» Aim A
Quote the AES processor excerpt word for word, starting with "2. Amphion CS5230" and going on through "programmability and/or reconfigurability.".
» Aim B
Convert the rows into a Markdown table with the columns No. and Line, starting with the first line of the rows and going on through the line with "Dot at: (292, 249)", leaving out blank lines.

» Selected excerpt

In order to achieve this result, the programmability of the AES processor has been reduced to the strict minimum. It contains a wide datapath that implements an entire AES iteration as a single instruction. The instruction set of the entire processor has been reduced to 12 instructions, including load\_key, load\_data, set\_key\_length, set\_data\_length, and encrypt. This instruction set covers the basic Rijndael encryption algorithm. Table 1. AES Implementation on Three Different Platforms

| Platform                               | Power (W) | Throughput Gb/s | Figure of Merit (Gb/s/W) |
|----------------------------------------|-----------|-----------------|--------------------------|
| Domain specific processor <sup>1</sup> | 0.056     | 1.62            | 28.9                     |
| FPGA <sup>2</sup>                      | 0.490     | 1.323           | 2.7                      |
| Pentium-III, 1.13 GHz <sup>3,4</sup>   | 41.4      | 0.648           | 0.015                    |

1. 0.18 µm CMOS standard cell design of Rijndael [19]

2. Amphion CS5230 on Virtex-II, Power Estimator XAPP152

3. http://www.cs.tut.fi/helger/rijndael.html

4. Power based on Intel Datasheet (Vcc = 1.8 V, Icc = 23 A)



Figure 1. Domain specialization reduces programmability and/or reconfigurability.

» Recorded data
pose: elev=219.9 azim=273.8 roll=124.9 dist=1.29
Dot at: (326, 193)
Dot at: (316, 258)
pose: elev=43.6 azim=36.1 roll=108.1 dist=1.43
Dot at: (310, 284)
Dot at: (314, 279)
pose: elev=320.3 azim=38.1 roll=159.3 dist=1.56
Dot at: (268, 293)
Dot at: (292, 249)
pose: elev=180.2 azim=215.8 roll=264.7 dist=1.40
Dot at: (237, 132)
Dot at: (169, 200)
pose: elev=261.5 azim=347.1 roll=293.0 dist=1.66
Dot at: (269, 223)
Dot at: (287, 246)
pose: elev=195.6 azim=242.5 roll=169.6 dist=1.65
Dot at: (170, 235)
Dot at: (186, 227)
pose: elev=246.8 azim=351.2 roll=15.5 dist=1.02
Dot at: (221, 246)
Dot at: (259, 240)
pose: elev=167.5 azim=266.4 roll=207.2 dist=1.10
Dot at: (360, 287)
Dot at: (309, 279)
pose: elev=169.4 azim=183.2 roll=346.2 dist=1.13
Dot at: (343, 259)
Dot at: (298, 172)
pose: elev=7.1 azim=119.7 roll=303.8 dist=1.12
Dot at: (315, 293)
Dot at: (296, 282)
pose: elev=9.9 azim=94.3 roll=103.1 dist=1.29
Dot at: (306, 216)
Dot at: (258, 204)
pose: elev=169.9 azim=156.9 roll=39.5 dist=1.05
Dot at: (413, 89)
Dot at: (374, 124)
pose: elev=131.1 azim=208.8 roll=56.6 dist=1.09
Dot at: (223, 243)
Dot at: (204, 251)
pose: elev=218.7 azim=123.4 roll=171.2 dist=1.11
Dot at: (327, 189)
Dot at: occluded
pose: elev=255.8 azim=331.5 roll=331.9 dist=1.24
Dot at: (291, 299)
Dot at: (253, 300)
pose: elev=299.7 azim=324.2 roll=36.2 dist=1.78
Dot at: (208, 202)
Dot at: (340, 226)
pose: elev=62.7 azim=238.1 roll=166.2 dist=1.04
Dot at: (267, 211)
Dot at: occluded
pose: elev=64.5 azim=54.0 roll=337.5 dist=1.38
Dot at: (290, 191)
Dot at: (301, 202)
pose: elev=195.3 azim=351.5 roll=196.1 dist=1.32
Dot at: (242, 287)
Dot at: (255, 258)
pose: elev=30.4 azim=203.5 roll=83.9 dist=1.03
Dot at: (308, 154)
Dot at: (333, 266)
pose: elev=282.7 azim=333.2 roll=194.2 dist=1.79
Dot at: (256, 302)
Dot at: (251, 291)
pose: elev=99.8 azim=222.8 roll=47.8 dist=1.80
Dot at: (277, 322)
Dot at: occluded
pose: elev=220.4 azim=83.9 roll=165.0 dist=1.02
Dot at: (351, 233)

» Task solution A
2. Amphion CS5230 on Virtex-II, Power Estimator XAPP152

3. http://www.cs.tut.fi/helger/rijndael.html

4. Power based on Intel Datasheet (Vcc = 1.8 V, Icc = 23 A)



Figure 1. Domain specialization reduces programmability and/or reconfigurability.

» Task solution B
| No. | Line |
|---|---|
| 1 | pose: elev=219.9 azim=273.8 roll=124.9 dist=1.29 |
| 2 | Dot at: (326, 193) |
| 3 | Dot at: (316, 258) |
| 4 | pose: elev=43.6 azim=36.1 roll=108.1 dist=1.43 |
| 5 | Dot at: (310, 284) |
| 6 | Dot at: (314, 279) |
| 7 | pose: elev=320.3 azim=38.1 roll=159.3 dist=1.56 |
| 8 | Dot at: (268, 293) |
| 9 | Dot at: (292, 249) |